→ Work item
Each line in the data holding "regardless" should be listed.

(Task data Opens)

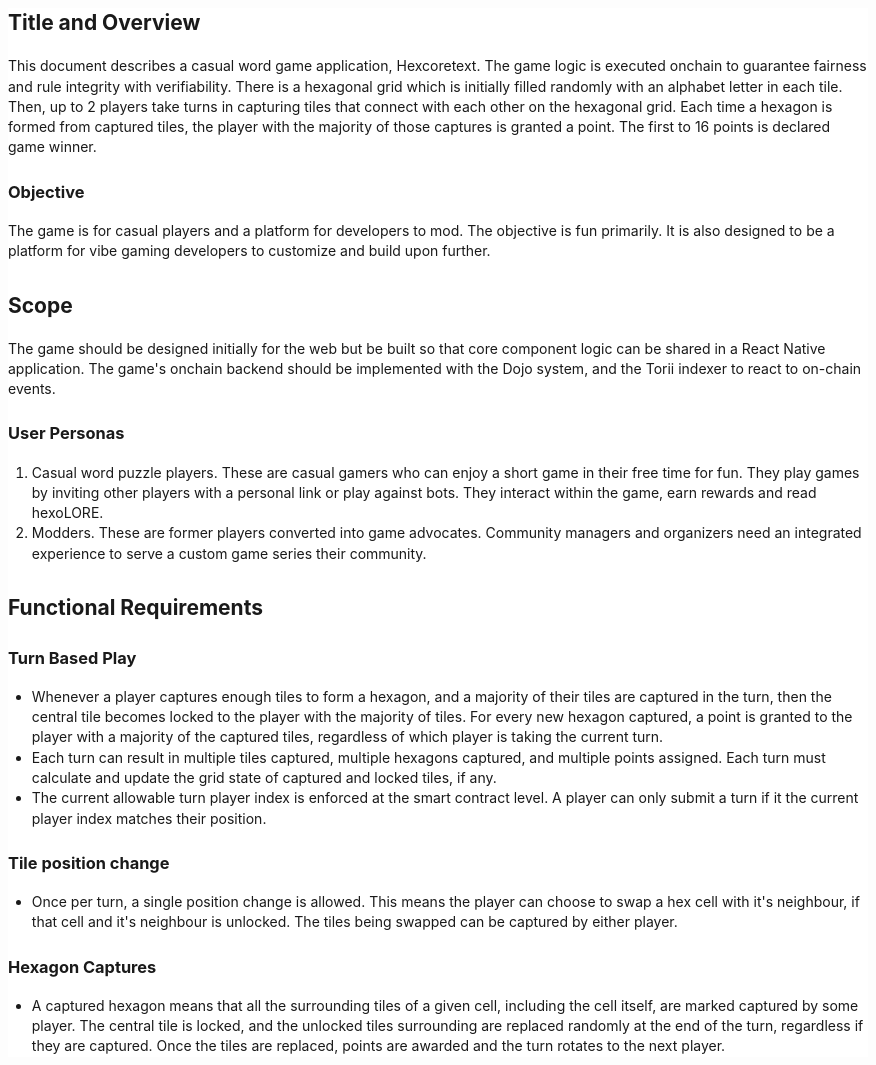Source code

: ## Title and Overview
This document describes a casual word game application, Hexcoretext. The game logic is executed onchain to guarantee fairness and rule integrity with verifiability. There is a hexagonal grid which is initially filled randomly with an alphabet letter in each tile. Then, up to 2 players take turns in capturing tiles that connect with each other on the hexagonal grid. Each time a hexagon is formed from captured tiles, the player with the majority of those captures is granted a point. The first to 16 points is declared game winner.

### Objective
The game is for casual players and a platform for developers to mod. The objective is fun primarily. It is also designed to be a platform for vibe gaming developers to customize and build upon further.

## Scope
The game should be designed initially for the web but be built so that core component logic can be shared in a React Native application. The game's onchain backend should be implemented with the Dojo system, and the Torii indexer to react to on-chain events.

### User Personas
1. Casual word puzzle players. These are casual gamers who can enjoy a short game in their free time for fun. They play games by inviting other players with a personal link or play against bots. They interact within the game, earn rewards and read hexoLORE.
2. Modders. These are former players converted into game advocates. Community managers and organizers need an integrated experience to serve a custom game series their community.

## Functional Requirements

### Turn Based Play
- Whenever a player captures enough tiles to form a hexagon, and a majority of their tiles are captured in the turn, then the central tile becomes locked to the player with the majority of tiles. For every new hexagon captured, a point is granted to the player with a majority of the captured tiles, regardless of which player is taking the current turn.
- Each turn can result in multiple tiles captured, multiple hexagons captured, and multiple points assigned. Each turn must calculate and update the grid state of captured and locked tiles, if any.
- The current allowable turn player index is enforced at the smart contract level. A player can only submit a turn if it the current player index matches their position.

### Tile position change
- Once per turn, a single position change is allowed. This means the player can choose to swap a hex cell with it's neighbour, if that cell and it's neighbour is unlocked. The tiles being swapped can be captured by either player.

### Hexagon Captures
- A captured hexagon means that all the surrounding tiles of a given cell, including the cell itself, are marked captured by some player. The central tile is locked, and the unlocked tiles surrounding are replaced randomly at the end of the turn, regardless if they are captured. Once the tiles are replaced, points are awarded and the turn rotates to the next player.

(Task data Closes)

→ Solution to this problem
- Whenever a player captures enough tiles to form a hexagon, and a majority of their tiles are captured in the turn, then the central tile becomes locked to the player with the majority of tiles. For every new hexagon captured, a point is granted to the player with a majority of the captured tiles, regardless of which player is taking the current turn.
- A captured hexagon means that all the surrounding tiles of a given cell, including the cell itself, are marked captured by some player. The central tile is locked, and the unlocked tiles surrounding are replaced randomly at the end of the turn, regardless if they are captured. Once the tiles are replaced, points are awarded and the turn rotates to the next player.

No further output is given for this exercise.